* START Exercise input *

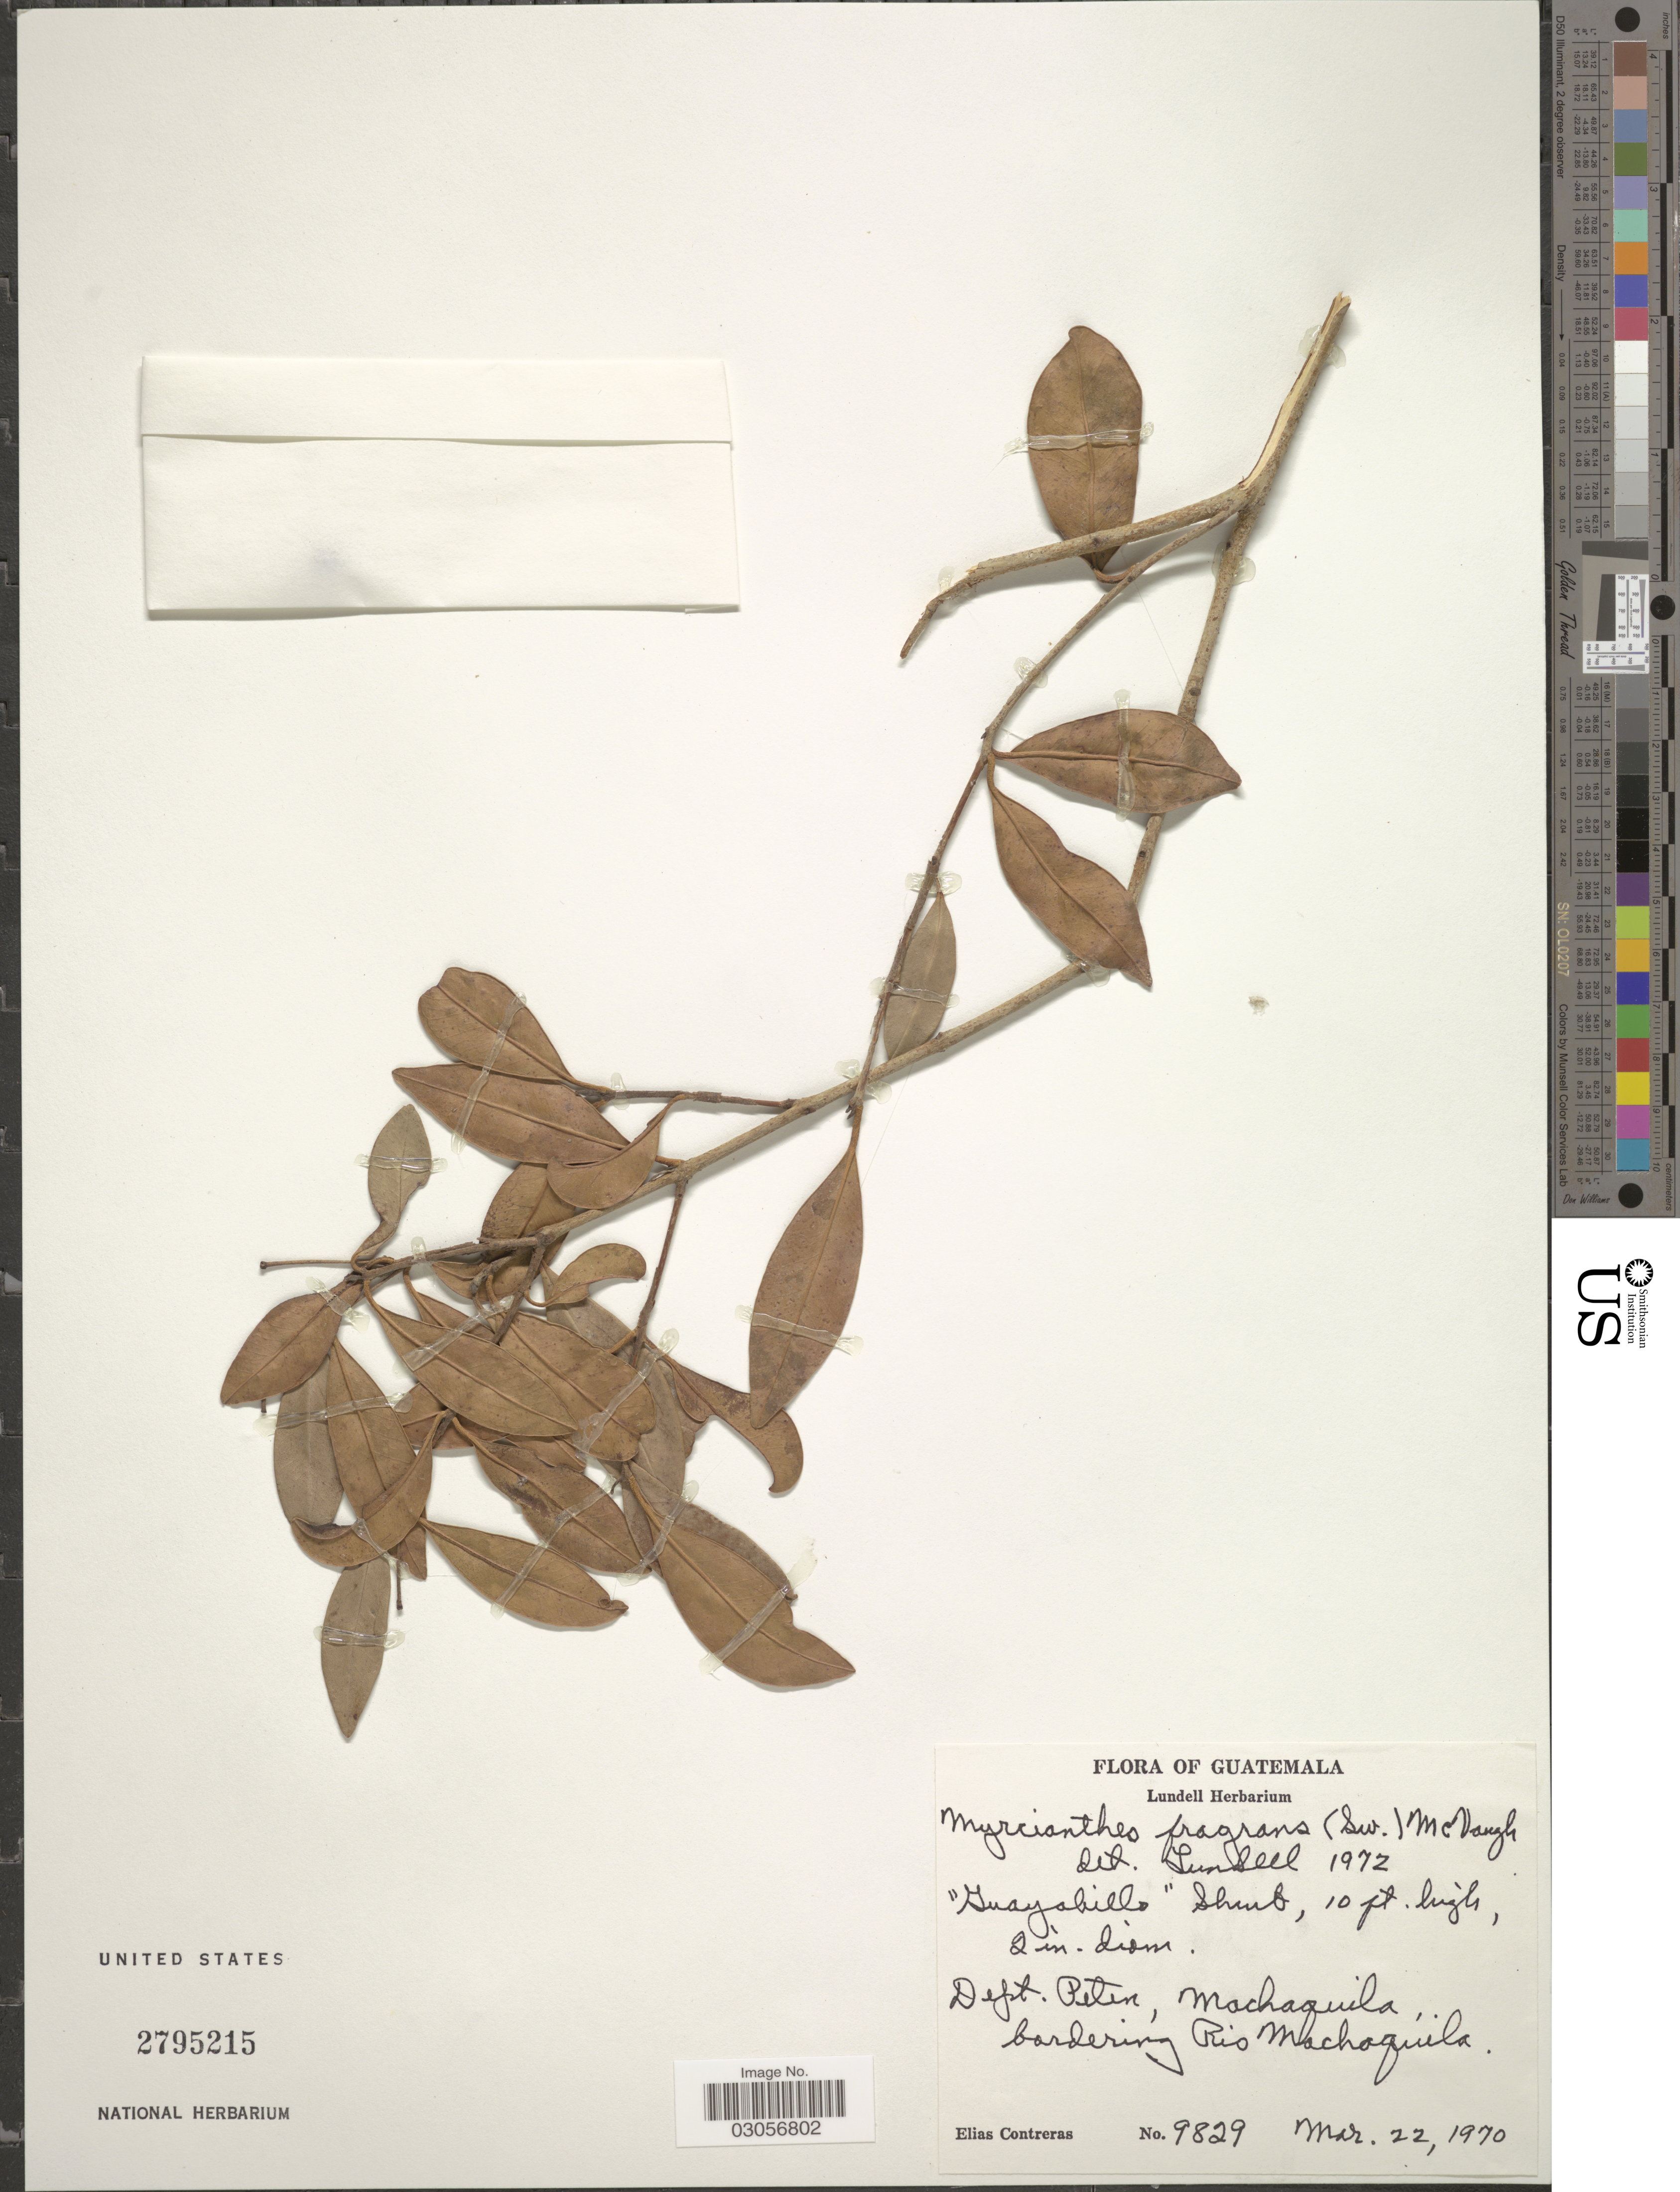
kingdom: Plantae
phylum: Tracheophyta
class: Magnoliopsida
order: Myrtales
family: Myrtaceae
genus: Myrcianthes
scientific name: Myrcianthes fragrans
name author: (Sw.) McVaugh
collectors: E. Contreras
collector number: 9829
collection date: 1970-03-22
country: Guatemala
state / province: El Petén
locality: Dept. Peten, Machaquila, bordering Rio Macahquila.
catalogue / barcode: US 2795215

* END Exercise input *

» Exercise directions: Please convert the data above into a Markdown table with the columns "Row" and "Line," giving each line its own numbered row. Leave out blank lines and pictures.

» Task response:
| Row | Line |
|---|---|
| 1 | kingdom: Plantae |
| 2 | phylum: Tracheophyta |
| 3 | class: Magnoliopsida |
| 4 | order: Myrtales |
| 5 | family: Myrtaceae |
| 6 | genus: Myrcianthes |
| 7 | scientific name: Myrcianthes fragrans |
| 8 | name author: (Sw.) McVaugh |
| 9 | collectors: E. Contreras |
| 10 | collector number: 9829 |
| 11 | collection date: 1970-03-22 |
| 12 | country: Guatemala |
| 13 | state / province: El Petén |
| 14 | locality: Dept. Peten, Machaquila, bordering Rio Macahquila. |
| 15 | catalogue / barcode: US 2795215 |